Running into this as well. First thinking that my webhooks may be too slow, and I need transactions on my database. Then I saw the events coming in the “wrong” order. Unfortunately, the created field resolution is too low to use it as a workaround. I’m afraid of running into usage limits some day when fetching data from stripe on every event to receive the newest data.

I’m guessing the best solution is to store the created timestamp and only update if the new event happened after the last event.

In some of my tests, multiple webhooks for a resource have come through with the same created value. That seems not unlikely, since the field is relatively low resolution at whole seconds.

For now I’ve settled on treating webhooks as a signal to retrieve, using Redlock to ensure no single resource has parallel retrieve operations happening.

The workaround that has worked for me without problems so far is to use a create op for customer.subscription.created, and upsert for customer.subscription.updated.

I have a unique key constraint on the Stripe subscription ID in my database. If creating a new record in response to customer.subscription.created fails with a unique key constraint error, I just ignore it.
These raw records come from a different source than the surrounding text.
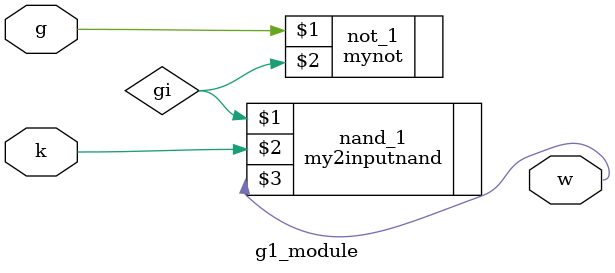
<source format=v>
`timescale 1ns/1ns
module g1_module(input k, g, output w);
	wire gi;
	mynot not_1(g, gi);
	my2inputnand nand_1(gi, k, w);
	
endmodule

</source>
I know the initial record could only have been created in response to a customer.subscription.updated event.

It’s not an ideal solution, but it’s the best I could come up with. I’m watching this space for a better solution!

Here’s the high-level TypeScript code:

const stripeWebhookEventHandlers: Records<
  (e: Stripe.Event) => void | Promise<void>
> = {
  'customer.subscription.created': handleSubscriptionEvent(async event => {
    // Stripe doesn't guarantee the order in which webhooks are called, which
    // means we may receive the `.create` event AFTTER receiving the `.update`
    // event once the subscription is activated. We don't want to accidentally
    // overwrite the subscription with an outdated event. that's why we'll use
    // a `create` operation here, while using `upsert` elsewhere.
    try {
      await syncSubscriptionViaWebhook(event.data.object, 'create')
    } catch (error) {
      // if it's a unique key constraint error, it means we've already created
      // the subscription via a more up-to-date (but out-of-order) event
      if (isPrismaError(error, PrismaError.UniqueKeyConstraint)) {
        return
      }

      throw error
    }
  }),

  'customer.subscription.updated': handleSubscriptionEvent(async event => {
    await syncSubscriptionViaWebhook(event.data.object, 'upsert')
  }),

  'customer.subscription.deleted': handleSubscriptionEvent(async event => {
    await syncSubscriptionViaWebhook(event.data.object, 'upsert')
  }),
}

I think this was a little miss leading as well but each event object contains a created timestamp. Checking the events it seems like this created filed is accurate. @tomer-stripe can you confirm this?

I’m guessing the best solution is to store the created timestamp and only update if the new event happened after the last event. This can be a simple upsert style update which a check on this column if you’re using traditional db like postgres.

calling retrieve is probably the simplest solution though.